Saturday, September 27, 2014


It's stuff like this that should have all of us pulling our hair out.

I received a faux editorial-ad that talks up the market skills of billionaire hedge fund manager David Tepper. His firm, Appaloosa Management, manages about $20 billion. Tepper was paid well over $3 billion in 2013.

Below is a snippet of an editorial-ad championing Tepper's market skills. It's partially written in market-speak. My translation follows below.

Recently, at the SkyBridge Alternatives Conference in Las Vegas, [Tepper] said, “The market is kind of dangerous in a way.” He cites a slow growing U.S. economy coupled with a complacent Federal Reserve as the reason for his nervousness. 
And who can blame him with the stock market trading at all time highs.Tepper has proven his ability to accurately time financial markets for maximum gains. Following the subprime crisis, he bought heavy into the financial sector and returned 132% to his investors.  
Then in September 2010, when the Federal Reserve virtually guaranteed a backstop to a fragile economy, he felt his only option was to increase his exposure to stocks — which proved to be the right move.
Today Tepper is more afraid of deflation than inflation, but he’s not recommending investors sell everything and hideout in a bunker with food and guns. He said, “I’m not saying go short, just don’t be too frickin long.” He does, however, feel investors would be wise to raise cash, which is always prudent advice when markets have gone nearly straight up for 5 years.
What the editorial-ad says is Mr. Tepper is worried about a weak economy because the Federal Reserve may no longer be dumping as much cheap money into the market as it has done in the past. At another level it says what I've been saying for years. The market gains we've been seeing are not real. It's all artificially inflated with Fed cash.

There is no magic of the market logic at work here. Tepper is no genius. He simply understands that when the federal government dumps trillions of dollars into the economy "the market" does better.

What makes all of this so frustrating is that the ad congratulates Tepper for having the foresight to buy "into the financial sector" and then the stock market after Washington came to the rescue with bailout cash and cheap money.

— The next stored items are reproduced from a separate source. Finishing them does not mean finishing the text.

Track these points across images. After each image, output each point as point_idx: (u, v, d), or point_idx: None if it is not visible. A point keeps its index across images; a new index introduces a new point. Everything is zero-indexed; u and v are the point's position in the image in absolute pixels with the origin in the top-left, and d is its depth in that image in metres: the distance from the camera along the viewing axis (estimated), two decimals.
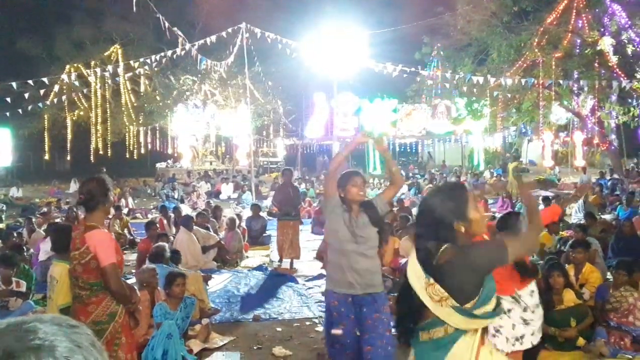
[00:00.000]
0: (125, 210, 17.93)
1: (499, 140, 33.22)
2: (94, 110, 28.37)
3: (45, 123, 28.66)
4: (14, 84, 18.52)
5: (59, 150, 32.47)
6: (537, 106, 23.34)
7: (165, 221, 13.21)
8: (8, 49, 30.27)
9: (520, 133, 31.68)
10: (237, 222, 12.30)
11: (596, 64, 22.16)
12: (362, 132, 5.05)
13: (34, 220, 12.62)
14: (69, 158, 30.59)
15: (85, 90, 27.39)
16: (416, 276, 2.63)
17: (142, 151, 32.76)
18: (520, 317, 4.65)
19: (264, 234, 13.66)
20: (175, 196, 24.02)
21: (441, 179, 27.89)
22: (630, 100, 23.82)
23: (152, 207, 21.31)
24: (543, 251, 9.26)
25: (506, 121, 27.23)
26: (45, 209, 17.05)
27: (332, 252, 4.51)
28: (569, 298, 6.27)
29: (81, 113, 30.27)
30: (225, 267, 10.89)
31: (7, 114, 22.25)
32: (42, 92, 22.62)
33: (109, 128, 29.58)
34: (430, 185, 24.66)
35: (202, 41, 21.08)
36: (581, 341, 6.07)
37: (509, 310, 4.57)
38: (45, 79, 20.61)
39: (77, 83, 25.92)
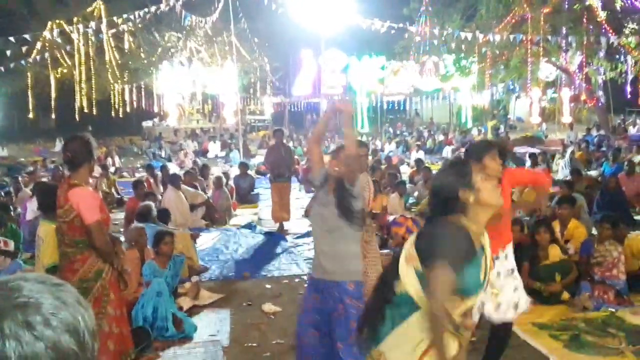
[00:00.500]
0: (112, 169, 17.86)
1: (487, 98, 33.13)
2: (78, 68, 27.80)
3: (29, 81, 28.13)
4: None
5: (43, 108, 31.97)
6: (525, 63, 23.20)
7: (152, 180, 13.16)
8: None
9: (508, 90, 31.60)
10: (224, 180, 12.27)
11: (585, 20, 21.98)
12: (338, 100, 4.43)
13: (20, 179, 12.54)
14: (53, 116, 30.11)
15: (68, 48, 26.83)
16: (409, 244, 2.64)
17: (128, 109, 32.34)
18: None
19: (252, 192, 13.68)
20: (163, 155, 23.95)
21: (429, 136, 27.95)
22: (618, 57, 23.74)
23: (139, 165, 21.23)
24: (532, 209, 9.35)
25: (494, 78, 27.09)
26: (31, 168, 16.93)
27: (313, 232, 4.12)
28: (554, 253, 6.36)
29: (65, 71, 29.72)
30: (214, 226, 10.92)
31: None
32: (24, 49, 22.18)
33: (93, 86, 29.06)
34: (418, 143, 24.73)
35: None
36: (566, 295, 6.18)
37: (498, 274, 4.06)
38: (27, 36, 20.18)
39: (59, 40, 25.40)
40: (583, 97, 26.19)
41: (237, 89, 24.42)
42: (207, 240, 9.56)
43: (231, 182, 13.37)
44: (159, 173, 13.83)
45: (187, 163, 19.27)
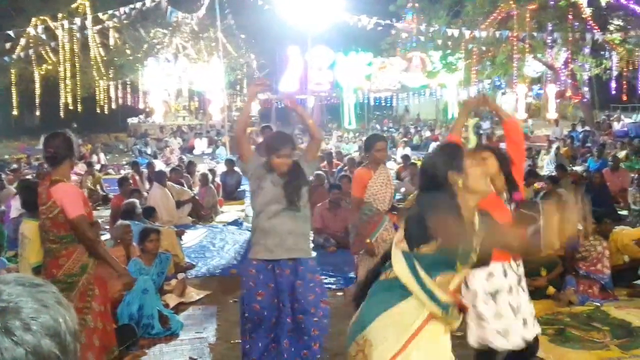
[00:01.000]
0: (97, 167, 17.73)
1: (473, 94, 33.23)
2: (63, 65, 27.60)
3: (13, 78, 27.90)
4: None
5: (28, 105, 31.72)
6: (511, 59, 23.33)
7: (137, 177, 13.08)
8: None
9: (494, 86, 31.74)
10: (210, 177, 12.22)
11: (570, 16, 22.13)
12: (256, 82, 4.53)
13: (3, 177, 12.41)
14: (38, 113, 29.91)
15: (52, 44, 26.63)
16: (400, 227, 2.65)
17: (113, 106, 32.18)
18: (508, 302, 3.60)
19: (239, 189, 13.63)
20: (148, 152, 23.82)
21: (415, 132, 28.02)
22: (602, 53, 23.95)
23: (124, 162, 21.11)
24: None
25: (480, 74, 27.21)
26: (15, 166, 16.78)
27: (255, 216, 4.10)
28: None
29: (49, 67, 29.49)
30: (200, 223, 10.88)
31: None
32: (7, 45, 21.97)
33: (78, 83, 28.86)
34: (405, 139, 24.77)
35: None
36: (551, 290, 6.22)
37: (496, 292, 3.59)
38: (11, 32, 19.99)
39: (44, 36, 25.20)
40: (568, 93, 26.35)
41: (224, 85, 24.33)
42: (193, 237, 9.52)
43: (217, 179, 13.33)
44: (144, 170, 13.75)
45: (173, 160, 19.19)
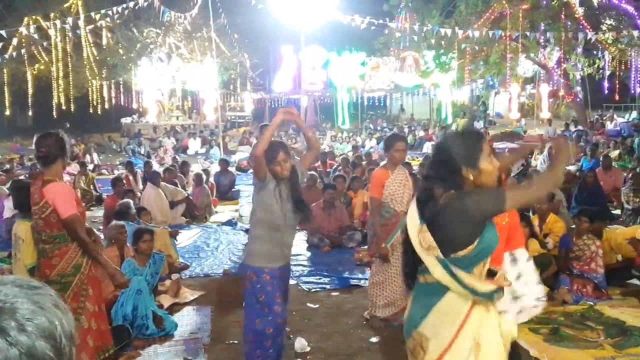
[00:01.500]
0: (90, 167, 17.68)
1: (467, 93, 33.38)
2: (55, 64, 27.51)
3: (5, 77, 27.77)
4: None
5: (20, 105, 31.60)
6: (505, 58, 23.40)
7: (131, 177, 13.04)
8: None
9: (487, 86, 31.83)
10: (204, 177, 12.20)
11: (563, 16, 22.22)
12: (282, 109, 4.55)
13: None
14: (30, 113, 29.81)
15: (45, 44, 26.52)
16: (412, 220, 2.61)
17: (106, 106, 32.07)
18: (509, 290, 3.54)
19: (233, 189, 13.61)
20: (142, 152, 23.74)
21: (409, 132, 28.03)
22: (595, 52, 24.06)
23: (118, 163, 21.04)
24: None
25: (474, 74, 27.30)
26: (7, 166, 16.69)
27: (263, 227, 4.18)
28: (533, 248, 6.41)
29: (42, 67, 29.39)
30: (194, 223, 10.86)
31: None
32: (0, 45, 21.84)
33: (71, 82, 28.77)
34: None
35: None
36: (545, 289, 6.23)
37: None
38: (3, 32, 19.89)
39: (36, 36, 25.10)
40: (561, 92, 26.47)
41: (217, 85, 24.27)
42: (187, 237, 9.50)
43: (211, 179, 13.30)
44: (139, 170, 13.71)
45: (166, 160, 19.15)
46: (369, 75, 30.92)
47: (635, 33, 20.97)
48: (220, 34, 28.00)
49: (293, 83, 30.12)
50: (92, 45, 29.52)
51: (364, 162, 14.75)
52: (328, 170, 13.65)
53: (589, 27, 21.75)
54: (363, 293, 6.67)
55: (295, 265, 7.83)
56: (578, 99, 25.90)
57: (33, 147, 4.18)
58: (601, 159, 13.19)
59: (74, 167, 15.04)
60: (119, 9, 20.84)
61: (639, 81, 24.85)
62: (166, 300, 6.20)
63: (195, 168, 15.16)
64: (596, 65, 24.55)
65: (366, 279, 7.17)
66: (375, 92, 33.27)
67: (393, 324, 5.35)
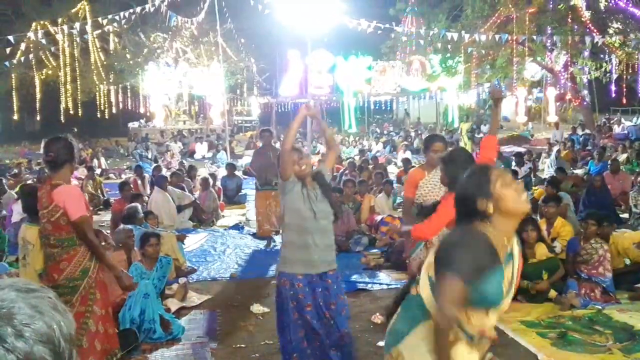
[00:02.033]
0: (98, 171, 17.76)
1: (473, 97, 33.26)
2: (63, 69, 27.65)
3: (13, 82, 27.93)
4: None
5: (28, 110, 31.74)
6: (511, 62, 23.36)
7: (139, 181, 13.09)
8: None
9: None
10: (211, 181, 12.24)
11: (569, 20, 22.16)
12: (305, 106, 4.58)
13: (4, 181, 12.41)
14: (38, 118, 29.94)
15: (53, 49, 26.68)
16: (433, 249, 2.59)
17: (114, 111, 32.19)
18: None
19: (240, 193, 13.64)
20: (149, 156, 23.82)
21: (416, 136, 28.02)
22: (602, 56, 23.96)
23: (125, 167, 21.13)
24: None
25: (480, 78, 27.23)
26: (16, 170, 16.78)
27: (292, 232, 4.17)
28: (541, 252, 6.40)
29: (50, 72, 29.55)
30: (201, 227, 10.89)
31: None
32: (8, 50, 21.99)
33: (78, 87, 28.90)
34: (405, 143, 24.75)
35: None
36: (553, 293, 6.21)
37: None
38: (11, 37, 20.02)
39: (44, 41, 25.25)
40: (568, 96, 26.38)
41: (224, 89, 24.32)
42: (194, 241, 9.52)
43: (218, 183, 13.34)
44: (146, 175, 13.76)
45: (174, 164, 19.20)
46: (375, 79, 30.88)
47: None
48: (226, 39, 28.07)
49: (299, 87, 30.08)
50: (99, 50, 29.67)
51: (370, 166, 14.76)
52: (334, 174, 13.66)
53: (595, 30, 21.68)
54: (370, 297, 6.67)
55: None
56: (585, 103, 25.82)
57: (41, 151, 4.20)
58: (610, 162, 13.15)
59: (81, 172, 15.11)
60: (126, 14, 20.94)
61: None
62: (173, 304, 6.21)
63: (202, 172, 15.20)
64: (603, 69, 24.45)
65: (373, 283, 7.17)
66: (382, 96, 33.21)
67: None
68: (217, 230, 10.58)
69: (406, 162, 15.64)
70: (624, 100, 25.50)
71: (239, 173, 14.84)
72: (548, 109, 28.33)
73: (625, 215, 10.54)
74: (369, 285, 7.03)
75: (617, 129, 24.12)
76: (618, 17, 23.10)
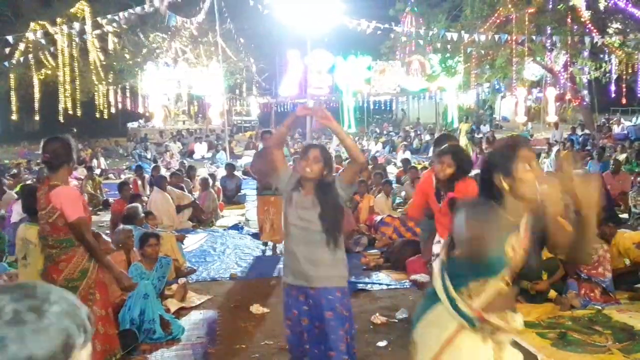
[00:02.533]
0: (97, 171, 17.75)
1: (473, 97, 33.28)
2: (62, 69, 27.57)
3: (12, 83, 27.90)
4: None
5: (27, 110, 31.67)
6: (511, 62, 23.34)
7: (139, 181, 13.09)
8: None
9: (493, 90, 31.73)
10: (210, 182, 12.23)
11: (569, 20, 22.15)
12: (302, 106, 4.37)
13: (4, 181, 12.41)
14: (37, 118, 29.87)
15: (52, 49, 26.61)
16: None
17: (113, 111, 32.17)
18: None
19: (239, 193, 13.64)
20: (148, 156, 23.82)
21: (415, 136, 28.02)
22: (602, 56, 23.96)
23: (124, 167, 21.12)
24: None
25: (480, 78, 27.23)
26: (15, 171, 16.78)
27: (285, 233, 3.87)
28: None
29: (48, 72, 29.50)
30: (201, 227, 10.88)
31: None
32: (7, 50, 21.96)
33: (77, 87, 28.83)
34: (405, 143, 24.73)
35: None
36: (553, 294, 6.21)
37: None
38: (9, 37, 20.00)
39: (43, 41, 25.19)
40: (568, 96, 26.38)
41: (223, 89, 24.33)
42: (194, 241, 9.52)
43: (218, 183, 13.34)
44: (146, 175, 13.76)
45: (173, 164, 19.19)
46: (374, 80, 30.90)
47: None
48: (226, 39, 28.04)
49: (299, 87, 30.11)
50: (98, 50, 29.61)
51: (369, 166, 14.75)
52: (334, 175, 13.62)
53: (595, 30, 21.68)
54: (369, 297, 6.66)
55: None
56: (585, 103, 25.81)
57: (40, 151, 4.19)
58: (611, 162, 13.15)
59: (80, 172, 15.10)
60: (125, 14, 20.92)
61: None
62: (173, 305, 6.21)
63: (202, 172, 15.20)
64: (603, 69, 24.46)
65: (373, 283, 7.16)
66: (381, 96, 33.25)
67: None
68: (216, 231, 10.58)
69: (405, 162, 15.64)
70: (624, 101, 25.50)
71: (238, 173, 14.83)
72: (547, 109, 28.34)
73: (625, 216, 10.54)
74: (369, 286, 7.03)
75: (616, 129, 24.13)
76: (617, 17, 23.09)
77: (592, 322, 5.65)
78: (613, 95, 25.12)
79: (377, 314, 5.86)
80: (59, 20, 25.93)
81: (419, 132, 29.57)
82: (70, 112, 27.96)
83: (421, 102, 36.54)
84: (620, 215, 10.47)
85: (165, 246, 7.13)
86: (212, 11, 20.35)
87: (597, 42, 21.13)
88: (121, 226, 6.71)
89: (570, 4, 21.94)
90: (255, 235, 9.95)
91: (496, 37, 21.45)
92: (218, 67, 25.28)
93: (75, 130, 27.10)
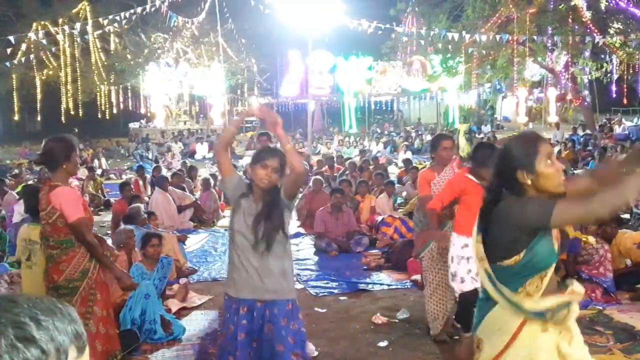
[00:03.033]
0: (99, 172, 17.75)
1: (474, 97, 33.29)
2: (64, 70, 27.70)
3: (14, 83, 27.97)
4: None
5: (29, 110, 31.81)
6: (512, 62, 23.37)
7: (141, 182, 13.09)
8: None
9: (494, 90, 31.74)
10: (212, 182, 12.23)
11: (570, 20, 22.18)
12: (248, 110, 4.27)
13: (5, 182, 12.42)
14: (39, 119, 29.99)
15: (53, 49, 26.70)
16: (473, 230, 2.57)
17: (114, 111, 32.24)
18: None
19: None
20: (150, 157, 23.81)
21: (416, 136, 28.02)
22: (603, 56, 23.98)
23: (126, 167, 21.13)
24: None
25: (481, 78, 27.25)
26: (16, 171, 16.79)
27: (230, 242, 3.66)
28: None
29: (50, 72, 29.60)
30: (202, 227, 10.88)
31: None
32: (9, 51, 22.02)
33: (79, 88, 28.95)
34: (406, 143, 24.74)
35: None
36: None
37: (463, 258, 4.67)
38: (11, 38, 20.05)
39: (45, 41, 25.27)
40: (569, 96, 26.38)
41: (225, 89, 24.37)
42: (195, 242, 9.52)
43: (219, 184, 13.33)
44: (148, 175, 13.76)
45: (174, 164, 19.19)
46: (376, 80, 30.90)
47: None
48: (227, 39, 28.10)
49: (300, 88, 30.10)
50: (100, 50, 29.70)
51: (371, 167, 14.75)
52: (335, 174, 13.65)
53: (596, 31, 21.70)
54: (371, 297, 6.66)
55: (302, 269, 7.85)
56: (586, 103, 25.81)
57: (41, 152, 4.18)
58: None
59: (82, 172, 15.10)
60: (127, 14, 20.98)
61: None
62: (174, 305, 6.21)
63: (203, 173, 15.20)
64: (604, 69, 24.48)
65: (374, 283, 7.16)
66: (382, 97, 33.24)
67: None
68: (217, 231, 10.57)
69: (407, 162, 15.63)
70: (625, 101, 25.52)
71: (239, 173, 14.82)
72: (549, 110, 28.33)
73: (627, 216, 10.53)
74: (370, 286, 7.02)
75: (617, 129, 24.11)
76: (619, 17, 23.12)
77: (593, 323, 5.64)
78: (614, 95, 25.14)
79: (378, 314, 5.86)
80: (60, 20, 25.99)
81: (420, 133, 29.56)
82: (72, 112, 28.04)
83: (422, 102, 36.55)
84: (622, 216, 10.46)
85: (167, 246, 7.13)
86: (213, 11, 20.40)
87: (598, 42, 21.15)
88: (122, 226, 6.72)
89: (572, 4, 21.97)
90: None
91: (497, 37, 21.46)
92: (219, 67, 25.33)
93: (76, 130, 27.15)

So, yeah, we're supposed to be impressed that Tepper - and every other wealth manager for that matter - jumped into a bailed out market that virtually guaranteed both the financial sector and the stock market would succeed.

This isn't extraordinary market foresight. It's common sense, built around bailout cash.

The piece ends with Tepper saying ("I'm not saying go short, just don't be too frickin long") don't put all your eggs in one basket, because no one knows what the Fed is going to do.

In effect, Mr. Tepper is charging his clients 20 percent for "market" successes and advise that, ultimately, are driven by what the federal government does. Take away the bailouts and the Fed's trillion dollar dumps and Tepper's clients are probably suing him instead of worshiping him.

My friends, Tepper isn't a mystical Wall Street guru drawing from market insights only he can see.

Mr. Tepper understands a good market subsidy - the bailouts and cheap Fed money - and is simply reacting to anticipated money flows from bailouts and the Federal Reserve's money dumps. His "insights" come from understanding what the man behind the curtain is doing for our markets.

Tepper making money in our markets is not a product of genius. A monkey throwing darts could have made money in our market over the past 30 years.

The point is, we need to stop worshiping the guys on Wall Street who handle our money. Their genius and successes are a product of bailouts, and trillions in cheap money. The game is rigged.

Today, all Tepper is doing is watching the Fed, and telling us what the simple country farmer has always known. Don't put all your eggs in one basket.